Sexuality and Disability
As noted above, sexuality tends to be a taboo subject, and discussing it in the context of disability complicates things further. Sexuality can be very confusing for youth with intellectual and developmental disabilities who are developing physically at the same rate as their peers without disabilities. Everyone involved in their lives parents, schools, community wants to include these youth in conversations about sexuality but also wants to protect them from abuse and exploitation. Research in this area can be critical to informing best practices, programs, and policies that acknowledge that youth with disabilities often are just as curious and confused about sexuality as their peers without disabilities.
Despite the increased visibility of LGBT people in society over the last several decades, gay and non-gender conforming teens are still often bullied, with some driven to suicide. The tragic and highly publicized deaths of gay teens such as Jamey Rodemeyer, Jamie Hubley, and Kameron Jacobsen have created a national discourse on the plight of LGBT teens in public school. In 2010, a Mississippi high school canceled its senior prom when a lesbian teen expressed her intention to bring her girlfriend. Such actions demonstrate to LGBT teens that they are less valued than their straight peers. With foundations and popular celebrities such as Lady Gaga engaging in advocacy related to this important social issue, it is critical that we spend the time and resources to understand the unique social environment of schools and the support needed by marginalized teens from a social science perspective.
Diversity in Research
Research is an increasingly difficult market for young researchers of color. A recent study published in Sciencemagazine showed that African Americans are significantly less likely to receive National Institutes of Health grants than white researchers. Mentorship and professional opportunities are critical for students of color currently in the academic pipeline. Diversity of experience plays an important role in the formation of scientific hypotheses. The lack of diversity in the field of sexual health is especially disturbing in light of significant disparities in communities of color with respect to HIV/AIDS, STIs, and unintended pregnancy. Research is needed to examine why these barriers and disparities exist for both researchers of color and communities at risk.

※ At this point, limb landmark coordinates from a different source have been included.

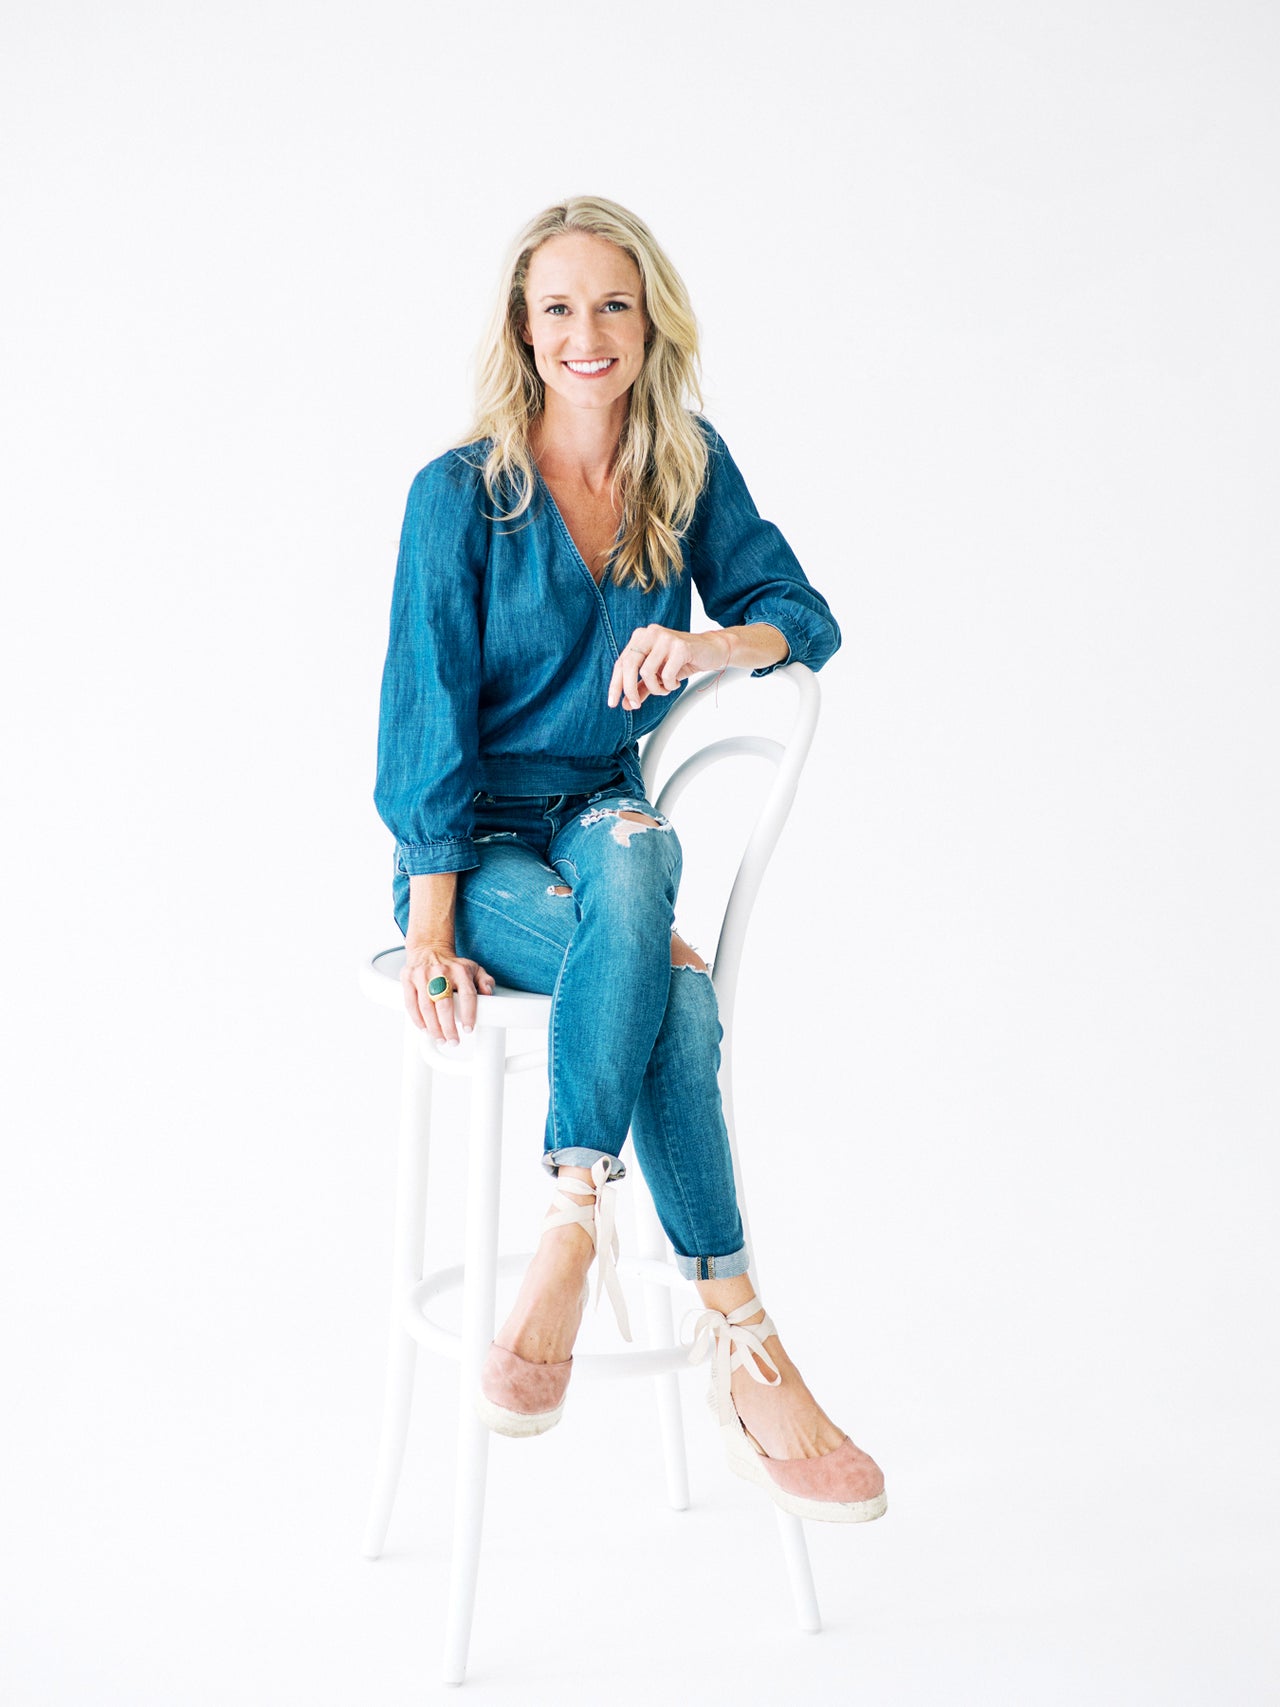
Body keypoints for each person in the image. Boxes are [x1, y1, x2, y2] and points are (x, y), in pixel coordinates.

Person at [374, 195, 885, 1523]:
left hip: (604, 825)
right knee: (679, 991)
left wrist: (710, 645)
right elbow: (424, 719)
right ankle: (743, 1337)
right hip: (475, 852)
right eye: (558, 307)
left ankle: (571, 1224)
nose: (586, 332)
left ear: (651, 320)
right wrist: (429, 929)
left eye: (612, 303)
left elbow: (801, 616)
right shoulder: (456, 495)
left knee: (641, 845)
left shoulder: (687, 466)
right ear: (522, 329)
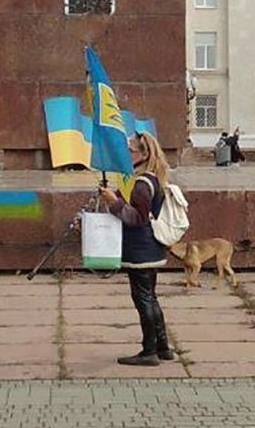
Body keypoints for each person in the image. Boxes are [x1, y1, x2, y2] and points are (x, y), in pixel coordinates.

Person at [97, 132, 175, 367]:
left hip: (141, 250)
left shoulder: (142, 184)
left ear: (144, 154)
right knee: (150, 297)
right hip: (150, 249)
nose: (126, 154)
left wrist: (114, 202)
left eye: (130, 150)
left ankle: (149, 351)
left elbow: (137, 218)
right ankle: (163, 348)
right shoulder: (151, 179)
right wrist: (113, 197)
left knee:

In sum, as our understanding of sexuality grows in the academic realm, we believe the controversy and negative associations tied to it will diminish. The private philanthropic sector's participation is critical if this is to happen sooner rather than later. It would be wonderful, in the near future, to see funders treat sexuality holistically, the way they do other important social and cultural issues such as the arts, education, and economic development. This work will not only improve and save lives, it also will provide an opportunity to promote wellness and acceptance in society. That is something we can all embrace.
Colleen Hoff is director of the Center for Research & Education on Gender and Sexuality at San Francisco State University. Her ongoing HIV prevention study on gay couples is the largest ever in the U.S. Justin Keller is the center's development director.